→ **Material for this exercise**:
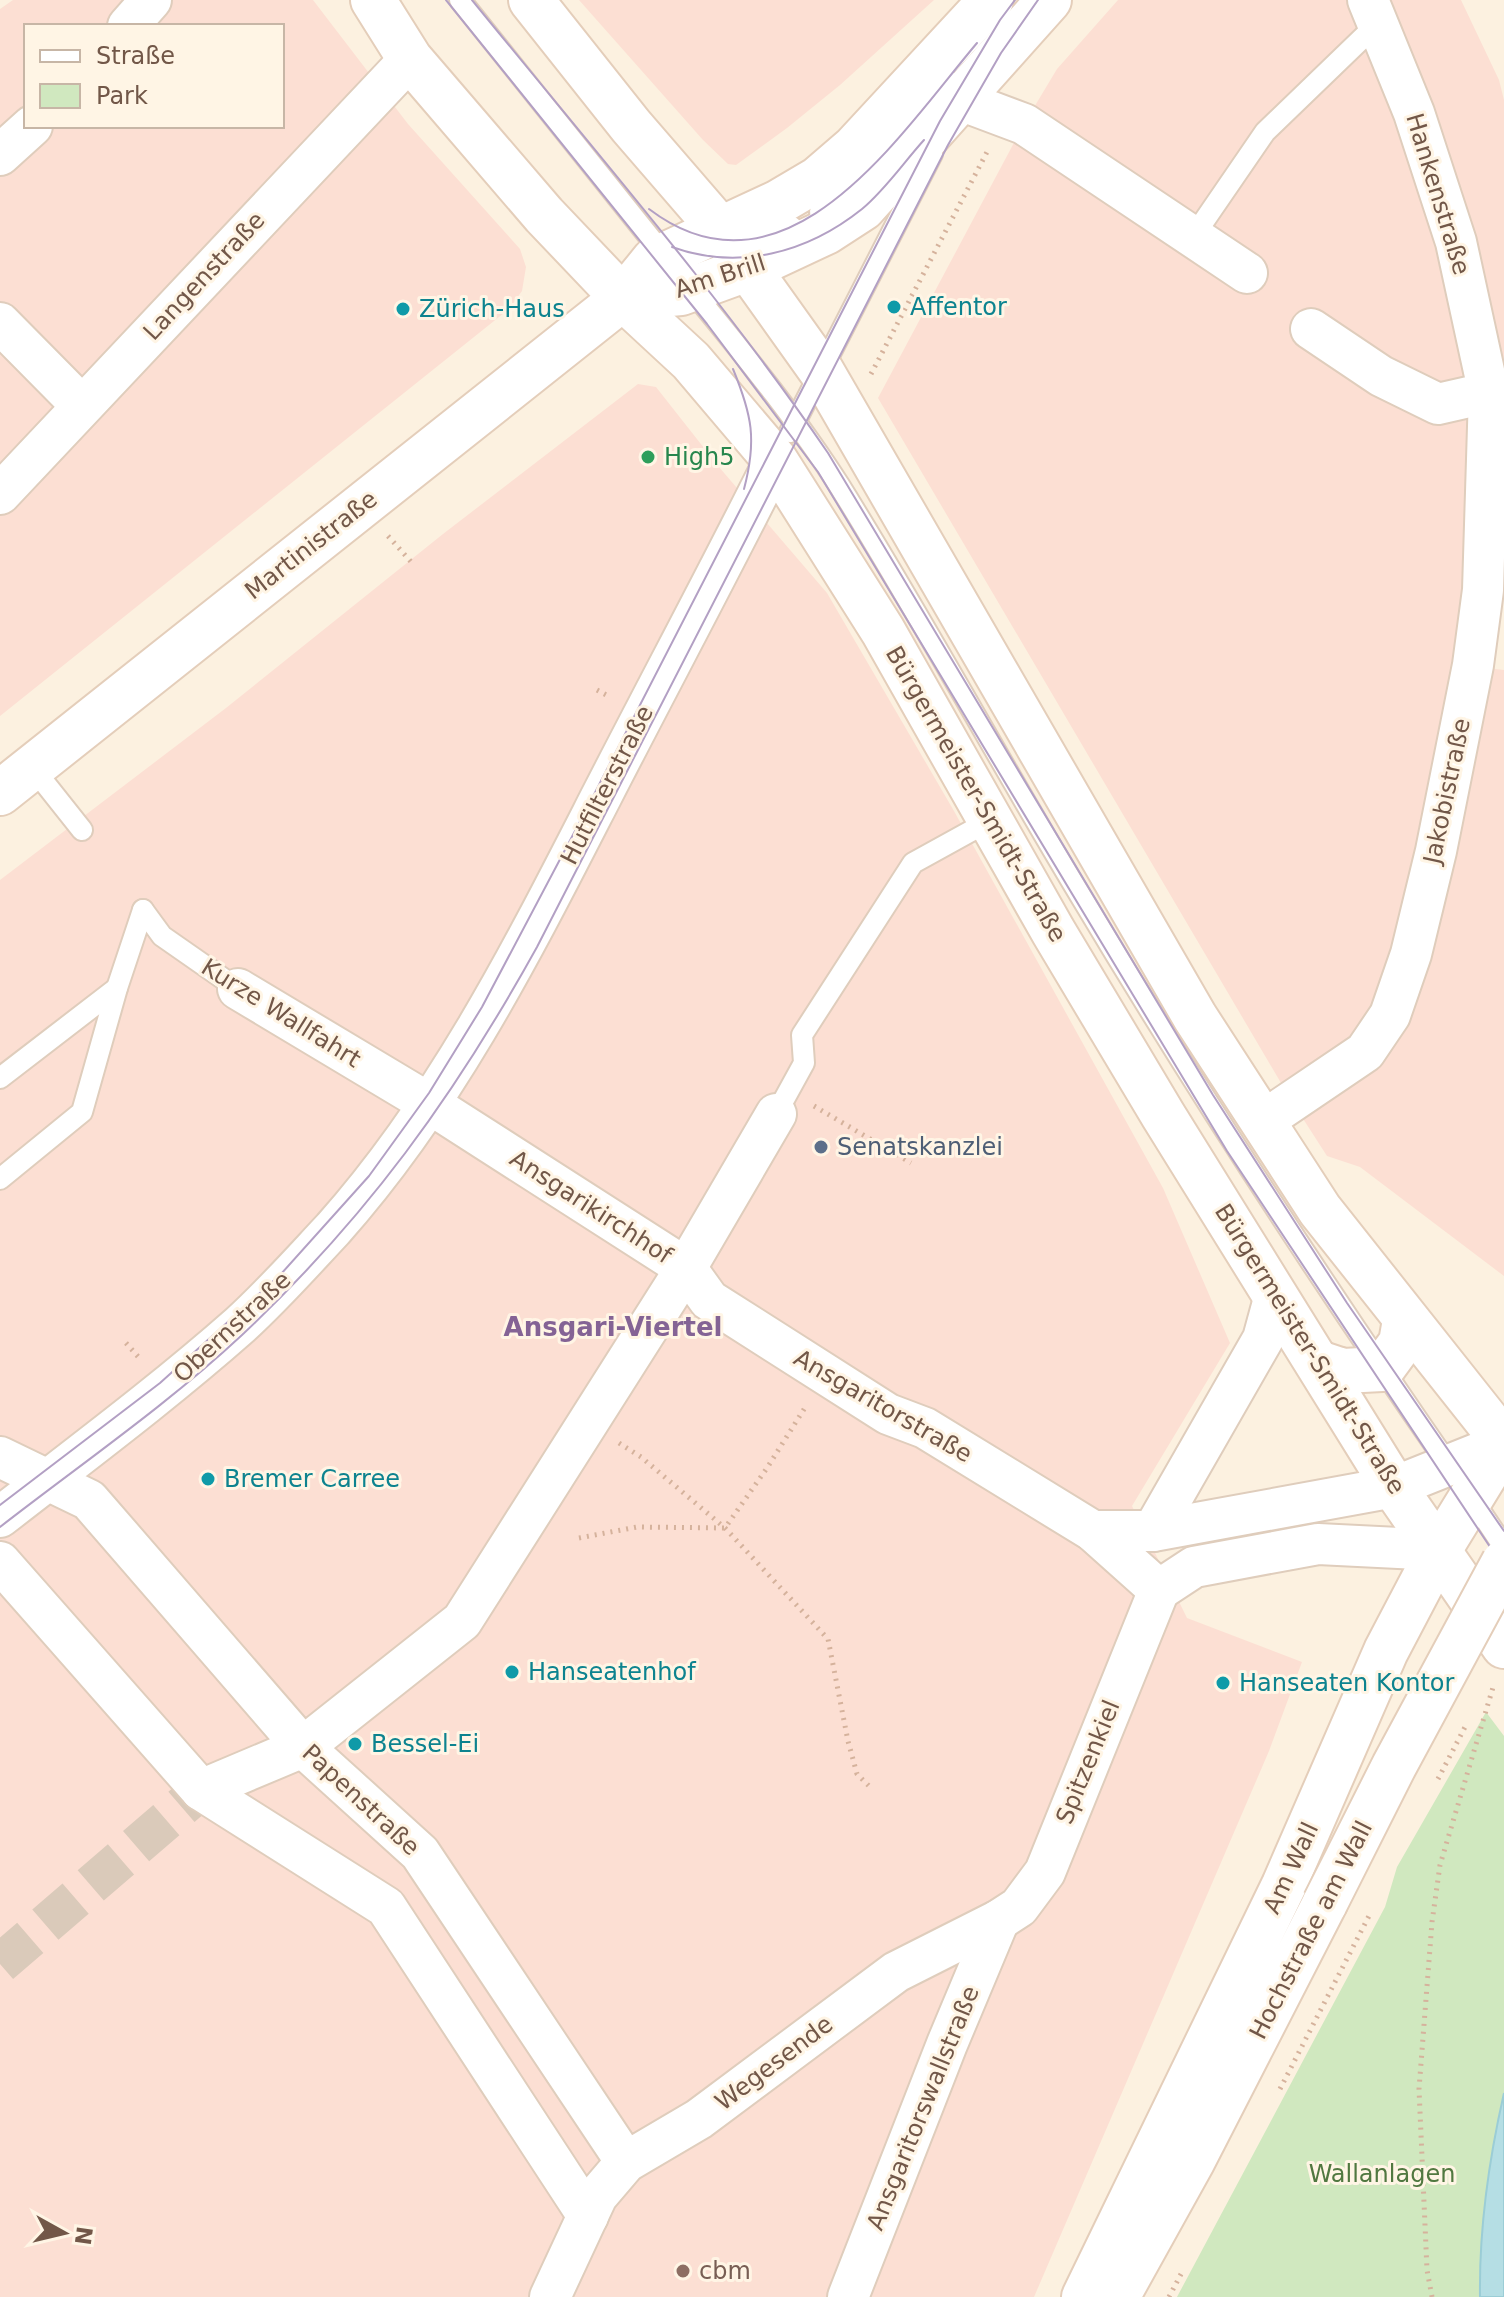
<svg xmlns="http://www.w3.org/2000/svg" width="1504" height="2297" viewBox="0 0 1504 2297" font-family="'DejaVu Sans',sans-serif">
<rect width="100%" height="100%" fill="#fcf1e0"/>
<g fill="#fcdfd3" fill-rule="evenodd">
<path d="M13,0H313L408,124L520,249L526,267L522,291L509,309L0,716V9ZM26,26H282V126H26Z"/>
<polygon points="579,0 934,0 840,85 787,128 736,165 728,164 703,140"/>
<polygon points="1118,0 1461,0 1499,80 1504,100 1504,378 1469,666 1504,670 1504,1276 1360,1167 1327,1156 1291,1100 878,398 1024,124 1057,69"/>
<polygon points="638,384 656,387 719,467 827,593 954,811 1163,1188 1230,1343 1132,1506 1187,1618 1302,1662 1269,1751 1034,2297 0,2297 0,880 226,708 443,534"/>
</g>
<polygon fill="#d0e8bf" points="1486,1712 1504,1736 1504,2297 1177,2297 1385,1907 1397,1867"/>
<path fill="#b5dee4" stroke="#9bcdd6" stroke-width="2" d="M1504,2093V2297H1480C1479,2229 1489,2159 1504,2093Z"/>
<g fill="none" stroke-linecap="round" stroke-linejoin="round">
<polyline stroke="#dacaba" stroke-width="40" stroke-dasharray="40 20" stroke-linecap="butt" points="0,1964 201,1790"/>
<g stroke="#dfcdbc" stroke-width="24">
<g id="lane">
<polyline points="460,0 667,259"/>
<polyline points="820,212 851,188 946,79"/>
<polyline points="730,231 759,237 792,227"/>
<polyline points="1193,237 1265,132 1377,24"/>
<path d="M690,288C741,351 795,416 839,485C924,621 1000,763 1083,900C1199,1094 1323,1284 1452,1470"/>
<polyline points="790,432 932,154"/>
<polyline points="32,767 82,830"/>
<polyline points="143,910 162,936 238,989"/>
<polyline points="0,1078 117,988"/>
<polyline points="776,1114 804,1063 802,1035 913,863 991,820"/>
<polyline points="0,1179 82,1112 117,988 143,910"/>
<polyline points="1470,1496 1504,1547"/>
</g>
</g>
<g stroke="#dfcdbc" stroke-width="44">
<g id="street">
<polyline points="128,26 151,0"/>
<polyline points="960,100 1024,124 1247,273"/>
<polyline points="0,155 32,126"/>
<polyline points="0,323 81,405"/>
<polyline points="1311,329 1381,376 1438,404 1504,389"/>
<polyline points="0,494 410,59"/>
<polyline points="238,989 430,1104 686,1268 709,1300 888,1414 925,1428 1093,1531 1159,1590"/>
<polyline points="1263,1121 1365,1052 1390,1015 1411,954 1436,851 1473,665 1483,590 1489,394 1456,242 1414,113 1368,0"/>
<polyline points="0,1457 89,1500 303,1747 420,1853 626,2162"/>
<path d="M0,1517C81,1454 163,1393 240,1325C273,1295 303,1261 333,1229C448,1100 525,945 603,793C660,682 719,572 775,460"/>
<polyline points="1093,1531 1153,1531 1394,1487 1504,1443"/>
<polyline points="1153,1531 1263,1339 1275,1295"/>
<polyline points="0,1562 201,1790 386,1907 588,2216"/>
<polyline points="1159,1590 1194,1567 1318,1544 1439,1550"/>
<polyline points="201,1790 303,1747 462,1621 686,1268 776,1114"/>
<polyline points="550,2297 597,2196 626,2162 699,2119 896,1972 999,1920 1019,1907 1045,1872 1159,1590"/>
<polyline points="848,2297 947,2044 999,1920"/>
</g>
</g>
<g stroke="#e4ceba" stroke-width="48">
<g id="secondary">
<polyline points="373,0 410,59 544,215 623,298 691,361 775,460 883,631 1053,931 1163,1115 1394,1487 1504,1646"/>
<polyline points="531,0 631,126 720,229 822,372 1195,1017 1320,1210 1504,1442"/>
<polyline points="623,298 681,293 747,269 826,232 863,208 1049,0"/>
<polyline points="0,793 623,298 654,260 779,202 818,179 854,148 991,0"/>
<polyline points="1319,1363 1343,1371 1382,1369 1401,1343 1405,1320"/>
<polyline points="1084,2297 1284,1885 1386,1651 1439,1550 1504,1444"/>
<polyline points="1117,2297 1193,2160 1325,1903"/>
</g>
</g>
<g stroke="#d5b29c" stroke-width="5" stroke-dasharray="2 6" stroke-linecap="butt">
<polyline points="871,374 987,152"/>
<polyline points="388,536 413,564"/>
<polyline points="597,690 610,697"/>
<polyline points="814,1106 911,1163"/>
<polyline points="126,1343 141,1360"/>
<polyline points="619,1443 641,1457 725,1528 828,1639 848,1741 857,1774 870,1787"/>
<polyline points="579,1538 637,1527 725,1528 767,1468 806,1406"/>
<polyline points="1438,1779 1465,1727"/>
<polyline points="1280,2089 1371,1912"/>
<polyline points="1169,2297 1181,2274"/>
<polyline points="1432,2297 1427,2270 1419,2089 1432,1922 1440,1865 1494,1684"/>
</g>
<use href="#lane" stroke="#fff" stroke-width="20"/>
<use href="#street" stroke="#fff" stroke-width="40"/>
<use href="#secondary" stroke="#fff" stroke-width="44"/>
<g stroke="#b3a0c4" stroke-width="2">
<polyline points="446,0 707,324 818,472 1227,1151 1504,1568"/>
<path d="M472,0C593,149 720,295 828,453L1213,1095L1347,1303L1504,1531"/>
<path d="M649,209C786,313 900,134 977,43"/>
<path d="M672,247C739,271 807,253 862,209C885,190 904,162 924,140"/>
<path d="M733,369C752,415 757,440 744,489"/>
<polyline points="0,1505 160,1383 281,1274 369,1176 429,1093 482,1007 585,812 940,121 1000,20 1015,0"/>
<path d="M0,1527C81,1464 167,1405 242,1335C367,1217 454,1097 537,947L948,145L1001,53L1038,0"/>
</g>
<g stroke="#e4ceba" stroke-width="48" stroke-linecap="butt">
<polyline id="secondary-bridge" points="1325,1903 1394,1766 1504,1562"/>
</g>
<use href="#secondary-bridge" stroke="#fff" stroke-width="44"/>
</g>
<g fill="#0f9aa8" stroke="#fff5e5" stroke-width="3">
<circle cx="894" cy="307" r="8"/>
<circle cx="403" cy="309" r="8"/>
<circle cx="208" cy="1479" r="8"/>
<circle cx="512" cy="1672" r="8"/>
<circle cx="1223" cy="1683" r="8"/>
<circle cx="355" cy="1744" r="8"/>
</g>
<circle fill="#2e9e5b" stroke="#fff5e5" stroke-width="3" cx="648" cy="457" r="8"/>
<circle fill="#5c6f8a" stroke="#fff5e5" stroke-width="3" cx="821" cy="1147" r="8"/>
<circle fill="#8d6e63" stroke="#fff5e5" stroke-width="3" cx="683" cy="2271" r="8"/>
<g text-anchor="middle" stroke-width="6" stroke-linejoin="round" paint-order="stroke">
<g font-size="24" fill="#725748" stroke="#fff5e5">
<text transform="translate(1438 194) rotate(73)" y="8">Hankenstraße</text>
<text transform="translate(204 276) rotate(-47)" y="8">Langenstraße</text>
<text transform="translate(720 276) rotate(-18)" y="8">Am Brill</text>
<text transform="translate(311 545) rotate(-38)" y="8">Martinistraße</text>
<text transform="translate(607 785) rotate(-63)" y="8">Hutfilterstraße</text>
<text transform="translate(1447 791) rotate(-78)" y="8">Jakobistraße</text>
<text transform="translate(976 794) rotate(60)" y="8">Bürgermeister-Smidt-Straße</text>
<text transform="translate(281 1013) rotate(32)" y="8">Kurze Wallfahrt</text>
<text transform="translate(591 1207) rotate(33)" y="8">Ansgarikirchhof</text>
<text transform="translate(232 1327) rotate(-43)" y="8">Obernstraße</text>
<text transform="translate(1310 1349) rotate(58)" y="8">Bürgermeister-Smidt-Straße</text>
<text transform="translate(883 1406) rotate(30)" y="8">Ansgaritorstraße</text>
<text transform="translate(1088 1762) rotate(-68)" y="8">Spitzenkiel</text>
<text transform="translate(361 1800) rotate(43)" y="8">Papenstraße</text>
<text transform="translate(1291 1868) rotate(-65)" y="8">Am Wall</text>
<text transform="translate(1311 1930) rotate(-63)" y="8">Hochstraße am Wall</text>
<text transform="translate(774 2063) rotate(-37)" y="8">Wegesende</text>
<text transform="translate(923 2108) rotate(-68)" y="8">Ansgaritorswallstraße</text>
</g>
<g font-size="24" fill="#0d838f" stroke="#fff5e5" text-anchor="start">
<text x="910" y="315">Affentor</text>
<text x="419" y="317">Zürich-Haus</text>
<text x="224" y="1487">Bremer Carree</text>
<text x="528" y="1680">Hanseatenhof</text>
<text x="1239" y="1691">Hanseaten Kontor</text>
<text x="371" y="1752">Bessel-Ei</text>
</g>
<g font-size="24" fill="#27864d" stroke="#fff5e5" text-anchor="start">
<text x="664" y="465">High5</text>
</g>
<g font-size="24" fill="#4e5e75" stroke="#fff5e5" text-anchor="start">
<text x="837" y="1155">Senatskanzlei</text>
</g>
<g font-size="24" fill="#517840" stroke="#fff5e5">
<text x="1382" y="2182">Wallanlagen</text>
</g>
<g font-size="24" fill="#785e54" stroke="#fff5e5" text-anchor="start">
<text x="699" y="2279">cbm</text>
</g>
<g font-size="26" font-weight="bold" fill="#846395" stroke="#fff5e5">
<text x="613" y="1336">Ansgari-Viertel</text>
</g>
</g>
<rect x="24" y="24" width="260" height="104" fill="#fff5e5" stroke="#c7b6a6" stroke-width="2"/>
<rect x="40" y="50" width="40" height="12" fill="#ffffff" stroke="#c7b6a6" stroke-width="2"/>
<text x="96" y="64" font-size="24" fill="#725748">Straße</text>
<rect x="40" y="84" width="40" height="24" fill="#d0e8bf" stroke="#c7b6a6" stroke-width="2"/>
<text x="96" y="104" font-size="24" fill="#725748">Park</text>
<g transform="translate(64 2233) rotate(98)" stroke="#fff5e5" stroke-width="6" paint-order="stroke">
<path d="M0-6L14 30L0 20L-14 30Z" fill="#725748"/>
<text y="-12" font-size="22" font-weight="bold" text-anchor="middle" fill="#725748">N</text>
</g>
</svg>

→ **What you have to do**: Your answer must consist of every line in the listing that contains "round".

→ **Result for this exercise**:
<g fill="none" stroke-linecap="round" stroke-linejoin="round">
<g text-anchor="middle" stroke-width="6" stroke-linejoin="round" paint-order="stroke">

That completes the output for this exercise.